Friday, September 7, 2012

My Rights

So there's the hostage situation just blocks from my kids' school and they're on lockdown. I'm glad they have such procedures in place, but really, what the FUCK is wrong with people? And don't you dare tell me that guns aren't the issue. I live in Colorado. I know what guns are for. I grew up in a rural part of the state. I've gratefully eaten venison shot by neighbors. I also know that good hunters don't take down a deer with a handgun.

Fuck the gun rights lobby.

My kids' safety is at stake at school, at the movies, on the street. We don't need more handguns. We need safe, sane, regulations that keep 19 year old punks from trying to rob a store and then totally fucking up and killing people with their guns. Or buying absurd numbers of weapons and incalculable amounts of ammunition and playing comic villain in a movie theater. Or getting all xenophobic and blowing away people at their place of worship because they look different. Or getting fed up and murdering American citizens at a political rally. There's no good reason for high-capacity clips or semi-automatic weaponry outside a war zone.

I am going now to get my kids and pretend that everything is okay, that it was just a precaution, but in my heart I'm just a little more afraid to go anywhere with my babies. Because I can't jump fast enough to get in front of a bullet, and losing them would rip my soul out.

Fuck "gun rights". What about MY rights to be safe and free of fear? That's in the Constitution, too, you know.

Monday, March 2, 2009

A Quiet Little Rant

I used to fill my days with noise -- music, talk, windows open to the world.  For the past few weeks, though, I've been choosing not to turn on the radio in the car, or while folding laundry in an empty house, or in the morning in the few minutes I have to catch the news before the whirl of children and dog and husband and breakfast and lunches to pack and so many other things begin to twist around me.  I am the eye of my family storm.
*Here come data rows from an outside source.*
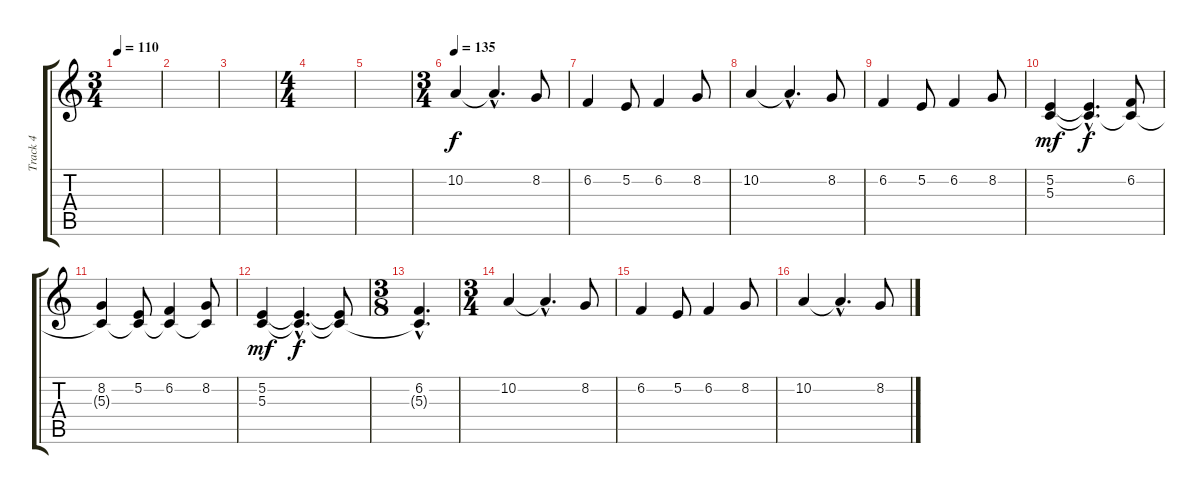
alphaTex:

\track ("Track 4" "Track 4") {instrument churchorgan}
\staff {score tabs}
\tuning (E4 B3 G3 D3 A2 E2) {hide}
\ts (3 4)
\tempo 110
\clef g2
\ks c
|
|
|
\ts (4 4)
|
|
\ts (3 4)
\tempo 135
10.2.4{instrument churchorgan} 10.2{hac t}.4{d} 8.2.8 |
6.2.4 5.2.8 6.2.4 8.2.8 |
10.2.4 10.2{hac t}.4{d} 8.2.8 |
6.2.4 5.2.8 6.2.4 8.2.8 |
(5.2 5.3).4{dy mf} (5.2{hac t} 5.3{hac t}).4{d dy f} (6.2 5.3{t}).8 |
(8.2 5.3{t}).4 (5.2 5.3{t}).8 (6.2 5.3{t}).4 (8.2 5.3{t}).8 |
(5.2 5.3).4{dy mf} (5.2{hac t} 5.3{hac t}).4{d dy f} (5.2{t} 5.3{t}).8 |
\ts (3 8)
(6.2{hac} 5.3{hac t}).4{d} |
\ts (3 4)
10.2.4 10.2{hac t}.4{d} 8.2.8 |
6.2.4 5.2.8 6.2.4 8.2.8 |
10.2.4 10.2{hac t}.4{d} 8.2.8
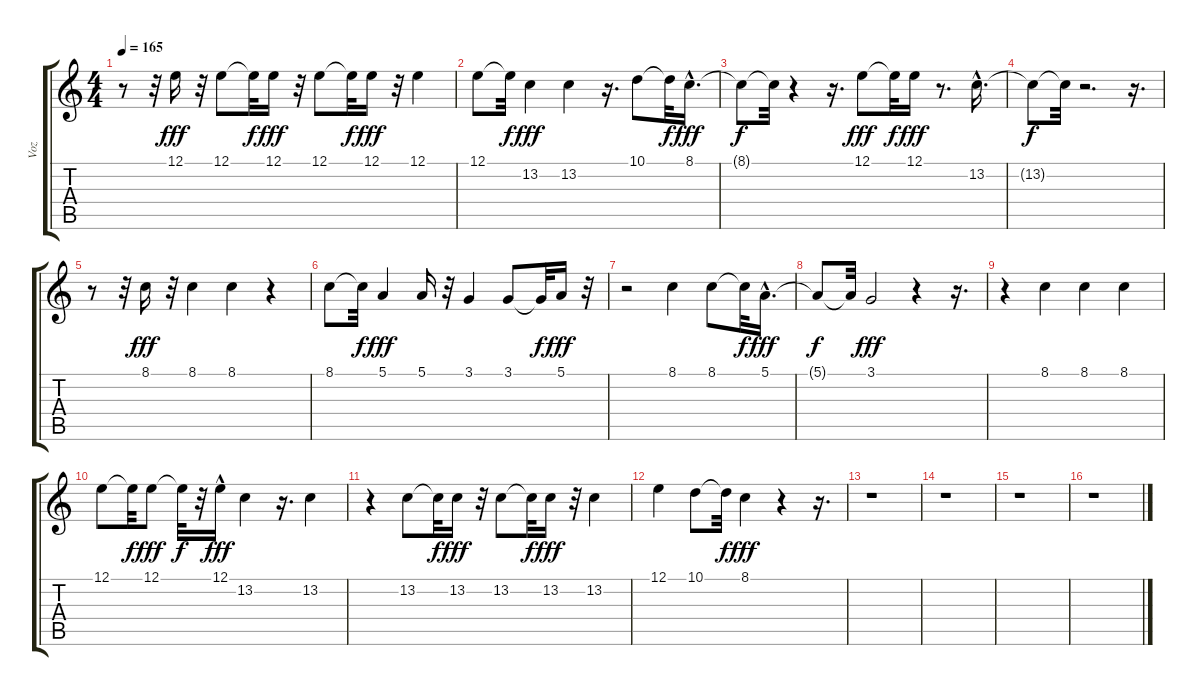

In seeking to create a quiet space around me, I feel increasingly assaulted by the piped in noise in every public space I come to.  I'm sure we've all heard the rants against blaring TVs in airports and at gas stations.  But what about restaurants, grocery stores, telephones on hold, and other places?  I took the kids to a movie last Saturday at a recently built outdoor shopping complex, and was annoyed by the strategically placed speakers along the street, pumping some generic rhythmic music toward my ankles, as if my feet could be hustled along by the latest pop star.  It seems not even the sidewalk is safe anymore.  Don't get me wrong -- I love my iPod with an immoral love, and having my personal tunes with me has been a salvation on more than one occasion.  But in those circumstances I am in charge of the genre, volume, and company with whom I share said music.  And I am amazed, sometimes, how turning a noise source off -- even sweet classical music -- can bring a sense of relief, as if the music has been literally pressing uncomfortably against me.

I understand the marketing behind a fast beat, or the idea that people feel more festive in a musical atmosphere.  But there are times when all it does is jangle the nerves and raise the volume.  Attending a recent birthday celebration at a restaurant, I asked the staff to lower the music.  No one else in my party could hear the drum beat that caught my attention, but, particularly since it was jazz and not rhythmic, it played into the frantic interactions at the table.  Once off, everyone slowed down, and throughout the restaurant people quieted and eased back a little in their chairs.  

As an armchair anthropologist, I wondered how many of our daily interactions would ease a little if we didn't have the added element of someone else's idea of tunes.  My three-year-old daughter understands this -- when she's grumpy, she orders me to turn off the radio.  The quiet soothes her, and often I, too, find myself winding down to the sweet sound of nothing.